Chapter 13 Methods of Estimating Plant Productivity and CO2 Flux in Agro-Ecosystems – Liking Measurements, Process Models, and Remotely Sensed Information

Since both net primary production (NPP) and net ecosystem productivity (NEP) are the time-integrated values of CO2 exchange at the interface of plant, ecosystem, and atmosphere, continuous measurements of CO2 fluxes using methods such as eddy covariance may be the most direct and accurate approach. However, the geospatial assessment of key variables such as plant productivity and CO2 flux is essential because terrestrial ecosystems are quite heterogeneous. Remotely sensed information plays a crucial role for scaling up such ecosystem variables obtained by point measurements. Biophysical and ecophysiological process models have also an important role in the assessment and prediction of plant productivity and carbon flux, since they dynamically change interacting with many environmental variables.

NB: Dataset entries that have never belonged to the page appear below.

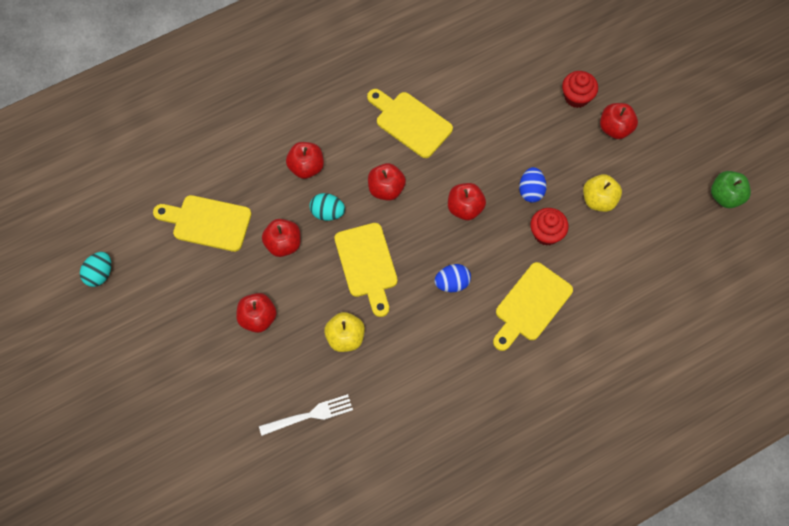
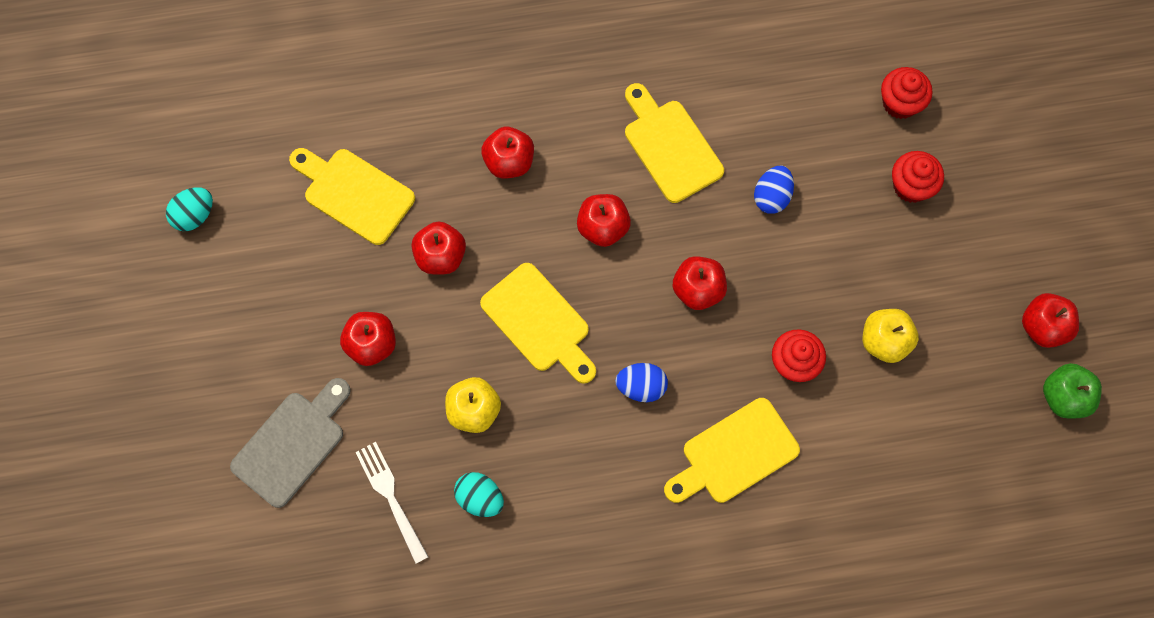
camera: 20 degrees right, 5 degrees up
(227, 404) = (292, 444): none -> grey cutting board
(310, 415) = (390, 497): white fork -> white fork turned 120 degrees counterclockwise
(327, 212) = (514, 233): turquoise egg -> turquoise egg (480, 498)
(367, 264) = (539, 322): yellow cutting board -> yellow cutting board turned 45 degrees counterclockwise
(531, 191) = (796, 296): blue egg -> blue egg (771, 196)
(549, 47) = (900, 103): none -> red cupcake
(615, 128) = (947, 248): red apple -> red apple (1043, 327)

Despite the significant potential of these two methods, they both have limitations in ecological and ecophysiological applications; thus, synergistic linkage between the two methods is required. This chapter overviews the recent advancements in remote sensing of ecophysiological variables as a basis for such applications, and conducts methodological investigations on the synergy between remote sensing and process modeling based on some case studies. A case study based on airborne remote sensing data demonstrates the normalized difference vegetation index (NDVI) among various vegetation indices and may be useful enough for approximate assessment of plant productivity at an ecosystem scale. Another case study also shows that the soil surface CO2 flux (SSFCO2) is most closely related to the remotely sensed soil surface temperature, while air temperature is less well correlated and soil temperature and soil water content are poorly correlated. Remotely sensed surface temperature will provide useful information for investigation of CO2 transfer processes near the soil surface, as well as for quantitative assessment of ecosystem surface CO2 flux (ESFCO2). It is clearly shown that a synergy of remote sensing and a soil–vegetation–atmospheric transfer (SVAT) model; parameterization of the model with remote sensing signatures is promising for estimating important ecosystem variables such as biomass growth and ecosystem CO2 flux. This approach allows the effective use of infrequent and multisource remote sensing data.